Este año quedará consolidado el sistema. A mediados de febrero tendremos la definición de las entidades sobre los acuerdos.
–Las quejas son porque el año pasado se dijo que los servicios serían gratis para todos y en todo el país. Nadie habló de la progresividad.
–Así lo dice la ley, además de que los 23 institutos nacionales de salud y los hospitales de alta especialidad no dependen del Insabi. Ahí es donde hay cobro de cuotas. No son los 4 mil establecimientos de salud del país.
Las 66 intervenciones que cubría el Fondo de Protección contra Gastos Catastróficos (ahora Fidecomiso de Salud para el Bienestar) se mantienen y hay 30 padecimientos que también se atenderán de manera gratuita. Falta que los grupos de expertos actualicen los protocolos de atención, que lo apruebe el Consejo de Salubridad General e incluya los tratamientos en el Compendio de Insumos para la Salud.
–¿En ese momento se firmarán los contratos de prestación de servicios entre el Insabi y los institutos y hospitales de alta especialidad?
–Así es. Conforme se vayan aprobando, el Insabi tendrá la obligación de garantizar la atención médica. Se necesita el soporte porque el dinero es finito. El Insabi tiene este año 112 mil millones de pesos: 72 mil millones del presupuesto ordinario y 40 mil millones de pesos adicionales para el fortalecimiento del primer nivel de atención, los que se usarán con base en la ley y la planeación. No es una ocurrencia.
–El retraso en la firma de contratos para la compra de medicinas afectará los servicios médicos...

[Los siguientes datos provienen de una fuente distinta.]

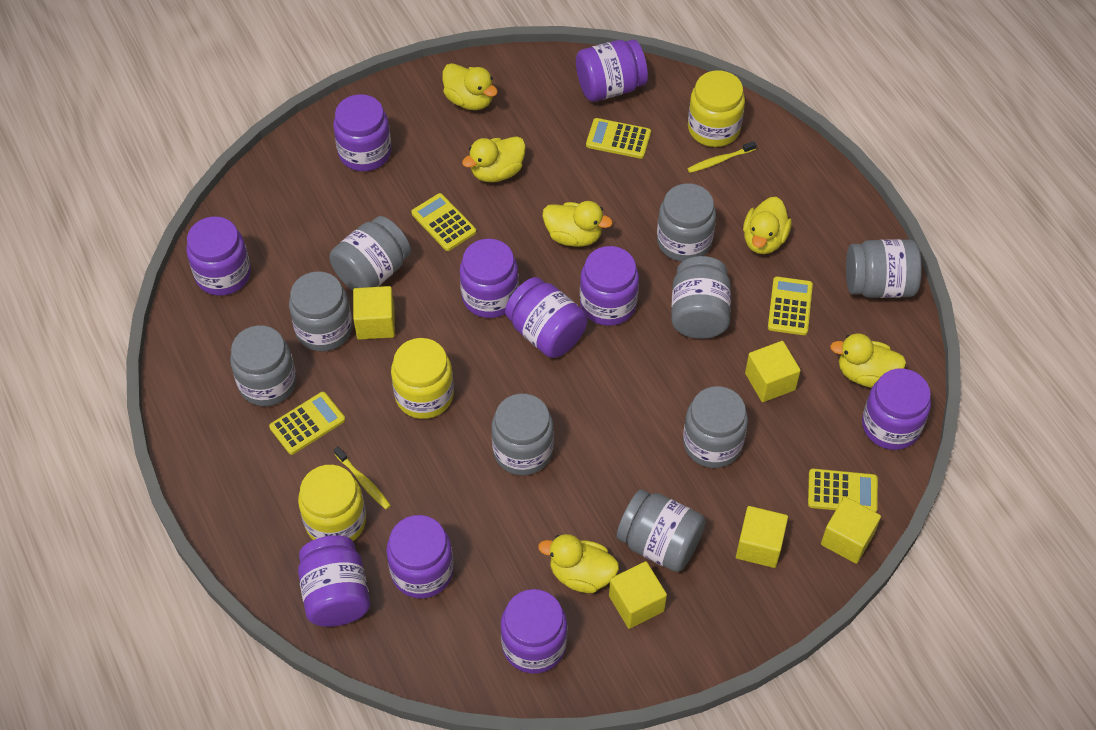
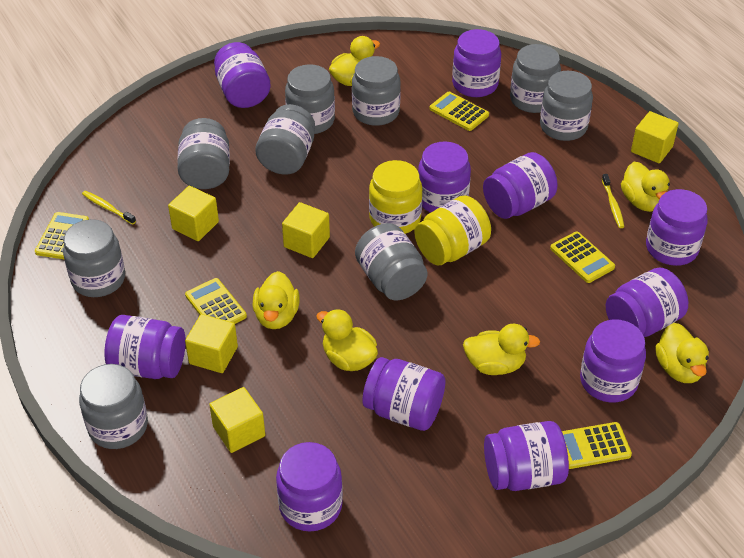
purple jar: [186,216,251,296] [298,535,371,627] [333,94,392,171] [386,515,454,598] [460,239,519,318] [501,589,567,674] [505,277,588,358] [576,40,648,102] [580,246,639,326] [862,369,931,450] = 10 -> [104,315,185,379] [214,42,271,108] [276,442,343,531] [362,357,446,431] [418,142,471,213] [452,29,501,97] [483,152,557,219] [484,421,569,491] [580,319,646,403] [606,268,688,337] [646,189,708,266] = 11
yellow jar: [298,465,366,541] [391,338,454,419] [688,70,745,147] = 3 -> [369,160,422,234] [414,195,491,266] = 2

–No hay retraso. Hay disponibilidad hasta el 30 de marzo. Los contratos 2020 son del primero de abril al 30 de enero de 2021. En mayo de 2020 se harán las compras para cubrir dos años: del primero de febrero de 2021 al 31 de diciembre de 2022. Y en abril de 2021 se hará la licitación de 2023 y 2024. Así nos va a salir más barato.
–¿Qué pasó con el personal de los Regímenes Estatales de Protección Social en Salud?
–Como ya no hay afiliación, se les ofreció la reubicación. Médicos y enfermeras a centros de salud y hospitales; los administrativos serán promotores de salud. Este es otro tema: más de 30 por ciento de los trabajadores son administrativos, cuando máximo debería ser 6 por ciento. O como aquí en las oficinas. Cuando era Comisión Nacional de Protección Social en Salud había 500 empleados, y ahora somos alrededor de 87.
–El edificio les quedará grande.
–Ya lo estamos alquilando. Lo compartimos con el Laboratorio Biológicos y Reactivos de México (Birmex) y está pagando la parte que le toca de la renta.